> WHAT THIS TASK INVOLVES
Below are some records. Copy every line in them that holds "format".

> DATA TO PROCESS

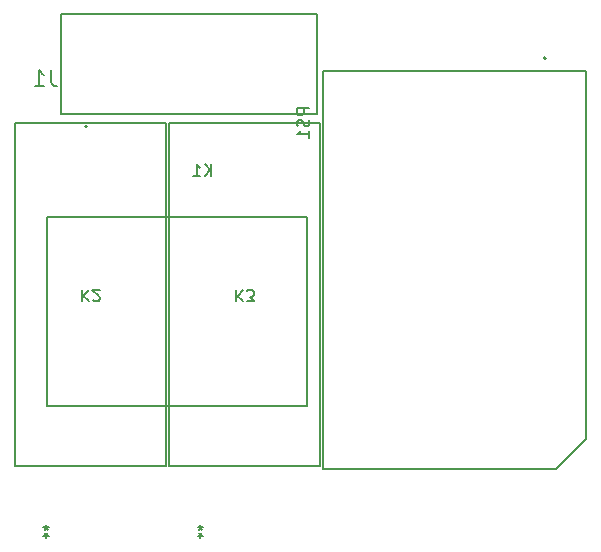
<source format=gbr>
%TF.GenerationSoftware,KiCad,Pcbnew,9.0.0*%
%TF.CreationDate,2025-03-25T19:49:10+01:00*%
%TF.ProjectId,raumtemp_relay,7261756d-7465-46d7-905f-72656c61792e,rev?*%
%TF.SameCoordinates,Original*%
%TF.FileFunction,Legend,Bot*%
%TF.FilePolarity,Positive*%
%FSLAX46Y46*%
G04 Gerber Fmt 4.6, Leading zero omitted, Abs format (unit mm)*
G04 Created by KiCad (PCBNEW 9.0.0) date 2025-03-25 19:49:10*
%MOMM*%
%LPD*%
G01*
G04 APERTURE LIST*
%ADD10C,0.150000*%
%ADD11C,0.152400*%
%ADD12C,0.127000*%
%ADD13C,0.200000*%
G04 APERTURE END LIST*
D10*
X138736905Y-86625184D02*
X138736905Y-87625184D01*
X139308333Y-86625184D02*
X138879762Y-87196613D01*
X139308333Y-87625184D02*
X138736905Y-87053756D01*
X139641667Y-87625184D02*
X140260714Y-87625184D01*
X140260714Y-87625184D02*
X139927381Y-87244232D01*
X139927381Y-87244232D02*
X140070238Y-87244232D01*
X140070238Y-87244232D02*
X140165476Y-87196613D01*
X140165476Y-87196613D02*
X140213095Y-87148994D01*
X140213095Y-87148994D02*
X140260714Y-87053756D01*
X140260714Y-87053756D02*
X140260714Y-86815661D01*
X140260714Y-86815661D02*
X140213095Y-86720423D01*
X140213095Y-86720423D02*
X140165476Y-86672804D01*
X140165476Y-86672804D02*
X140070238Y-86625184D01*
X140070238Y-86625184D02*
X139784524Y-86625184D01*
X139784524Y-86625184D02*
X139689286Y-86672804D01*
X139689286Y-86672804D02*
X139641667Y-86720423D01*
X135724999Y-106568154D02*
X135724999Y-106806249D01*
X135963094Y-106711011D02*
X135724999Y-106806249D01*
X135724999Y-106806249D02*
X135486904Y-106711011D01*
X135867856Y-106996725D02*
X135724999Y-106806249D01*
X135724999Y-106806249D02*
X135582142Y-106996725D01*
X135725000Y-107658515D02*
X135725000Y-107420420D01*
X135486905Y-107515658D02*
X135725000Y-107420420D01*
X135725000Y-107420420D02*
X135963095Y-107515658D01*
X135582143Y-107229944D02*
X135725000Y-107420420D01*
X135725000Y-107420420D02*
X135867857Y-107229944D01*
X125686905Y-86625184D02*
X125686905Y-87625184D01*
X126258333Y-86625184D02*
X125829762Y-87196613D01*
X126258333Y-87625184D02*
X125686905Y-87053756D01*
X126639286Y-87529946D02*
X126686905Y-87577565D01*
X126686905Y-87577565D02*
X126782143Y-87625184D01*
X126782143Y-87625184D02*
X127020238Y-87625184D01*
X127020238Y-87625184D02*
X127115476Y-87577565D01*
X127115476Y-87577565D02*
X127163095Y-87529946D01*
X127163095Y-87529946D02*
X127210714Y-87434708D01*
X127210714Y-87434708D02*
X127210714Y-87339470D01*
X127210714Y-87339470D02*
X127163095Y-87196613D01*
X127163095Y-87196613D02*
X126591667Y-86625184D01*
X126591667Y-86625184D02*
X127210714Y-86625184D01*
X122674999Y-106568154D02*
X122674999Y-106806249D01*
X122913094Y-106711011D02*
X122674999Y-106806249D01*
X122674999Y-106806249D02*
X122436904Y-106711011D01*
X122817856Y-106996725D02*
X122674999Y-106806249D01*
X122674999Y-106806249D02*
X122532142Y-106996725D01*
X122675000Y-107658515D02*
X122675000Y-107420420D01*
X122436905Y-107515658D02*
X122675000Y-107420420D01*
X122675000Y-107420420D02*
X122913095Y-107515658D01*
X122532143Y-107229944D02*
X122675000Y-107420420D01*
X122675000Y-107420420D02*
X122817857Y-107229944D01*
X123091666Y-68019866D02*
X123091666Y-69019866D01*
X123091666Y-69019866D02*
X123158333Y-69219866D01*
X123158333Y-69219866D02*
X123291666Y-69353200D01*
X123291666Y-69353200D02*
X123491666Y-69419866D01*
X123491666Y-69419866D02*
X123625000Y-69419866D01*
X121691666Y-69419866D02*
X122491666Y-69419866D01*
X122091666Y-69419866D02*
X122091666Y-68019866D01*
X122091666Y-68019866D02*
X122224999Y-68219866D01*
X122224999Y-68219866D02*
X122358333Y-68353200D01*
X122358333Y-68353200D02*
X122491666Y-68419866D01*
X136663094Y-77034819D02*
X136663094Y-76034819D01*
X136091666Y-77034819D02*
X136520237Y-76463390D01*
X136091666Y-76034819D02*
X136663094Y-76606247D01*
X135139285Y-77034819D02*
X135710713Y-77034819D01*
X135424999Y-77034819D02*
X135424999Y-76034819D01*
X135424999Y-76034819D02*
X135520237Y-76177676D01*
X135520237Y-76177676D02*
X135615475Y-76272914D01*
X135615475Y-76272914D02*
X135710713Y-76320533D01*
X144934364Y-71292608D02*
X143934364Y-71292608D01*
X143934364Y-71292608D02*
X143934364Y-71673560D01*
X143934364Y-71673560D02*
X143981983Y-71768798D01*
X143981983Y-71768798D02*
X144029602Y-71816417D01*
X144029602Y-71816417D02*
X144124840Y-71864036D01*
X144124840Y-71864036D02*
X144267697Y-71864036D01*
X144267697Y-71864036D02*
X144362935Y-71816417D01*
X144362935Y-71816417D02*
X144410554Y-71768798D01*
X144410554Y-71768798D02*
X144458173Y-71673560D01*
X144458173Y-71673560D02*
X144458173Y-71292608D01*
X144886745Y-72244989D02*
X144934364Y-72387846D01*
X144934364Y-72387846D02*
X144934364Y-72625941D01*
X144934364Y-72625941D02*
X144886745Y-72721179D01*
X144886745Y-72721179D02*
X144839125Y-72768798D01*
X144839125Y-72768798D02*
X144743887Y-72816417D01*
X144743887Y-72816417D02*
X144648649Y-72816417D01*
X144648649Y-72816417D02*
X144553411Y-72768798D01*
X144553411Y-72768798D02*
X144505792Y-72721179D01*
X144505792Y-72721179D02*
X144458173Y-72625941D01*
X144458173Y-72625941D02*
X144410554Y-72435465D01*
X144410554Y-72435465D02*
X144362935Y-72340227D01*
X144362935Y-72340227D02*
X144315316Y-72292608D01*
X144315316Y-72292608D02*
X144220078Y-72244989D01*
X144220078Y-72244989D02*
X144124840Y-72244989D01*
X144124840Y-72244989D02*
X144029602Y-72292608D01*
X144029602Y-72292608D02*
X143981983Y-72340227D01*
X143981983Y-72340227D02*
X143934364Y-72435465D01*
X143934364Y-72435465D02*
X143934364Y-72673560D01*
X143934364Y-72673560D02*
X143981983Y-72816417D01*
X144934364Y-73768798D02*
X144934364Y-73197370D01*
X144934364Y-73483084D02*
X143934364Y-73483084D01*
X143934364Y-73483084D02*
X144077221Y-73387846D01*
X144077221Y-73387846D02*
X144172459Y-73292608D01*
X144172459Y-73292608D02*
X144220078Y-73197370D01*
D11*
%TO.C,K3*%
X133098000Y-72553007D02*
X145852000Y-72553007D01*
X145852000Y-72553007D02*
X145852000Y-101607001D01*
X145852000Y-101607001D02*
X133098000Y-101607001D01*
X133098000Y-101607001D02*
X133098000Y-72553007D01*
%TO.C,K2*%
X120048000Y-72553007D02*
X132802000Y-72553007D01*
X132802000Y-72553007D02*
X132802000Y-101607001D01*
X132802000Y-101607001D02*
X120048000Y-101607001D01*
X120048000Y-101607001D02*
X120048000Y-72553007D01*
D12*
%TO.C,J1*%
X123936723Y-63300000D02*
X145636723Y-63300000D01*
X123936723Y-71800000D02*
X123936723Y-63300000D01*
X145636723Y-63300000D02*
X145636723Y-71800000D01*
X145636723Y-71800000D02*
X123936723Y-71800000D01*
D13*
X126136723Y-72800000D02*
G75*
G02*
X125936723Y-72800000I-100000J0D01*
G01*
X125936723Y-72800000D02*
G75*
G02*
X126136723Y-72800000I100000J0D01*
G01*
D12*
%TO.C,K1*%
X122725000Y-80480000D02*
X144725000Y-80480000D01*
X122725000Y-96480000D02*
X122725000Y-80480000D01*
X144725000Y-80480000D02*
X144725000Y-96480000D01*
X144725000Y-96480000D02*
X122725000Y-96480000D01*
%TO.C,PS1*%
X146144545Y-68101894D02*
X146144545Y-101801894D01*
X146144545Y-101801894D02*
X165804545Y-101801894D01*
X165804545Y-101801894D02*
X168344545Y-99261894D01*
X168344545Y-68101894D02*
X146144545Y-68101894D01*
X168344545Y-99261894D02*
X168344545Y-68101894D01*
D13*
X164994545Y-67031894D02*
G75*
G02*
X164794545Y-67031894I-100000J0D01*
G01*
X164794545Y-67031894D02*
G75*
G02*
X164994545Y-67031894I100000J0D01*
G01*
%TD*%
M02*

</source>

> ANSWER SECTION
<source format=gbr>
G04 Gerber Fmt 4.6, Leading zero omitted, Abs format (unit mm)*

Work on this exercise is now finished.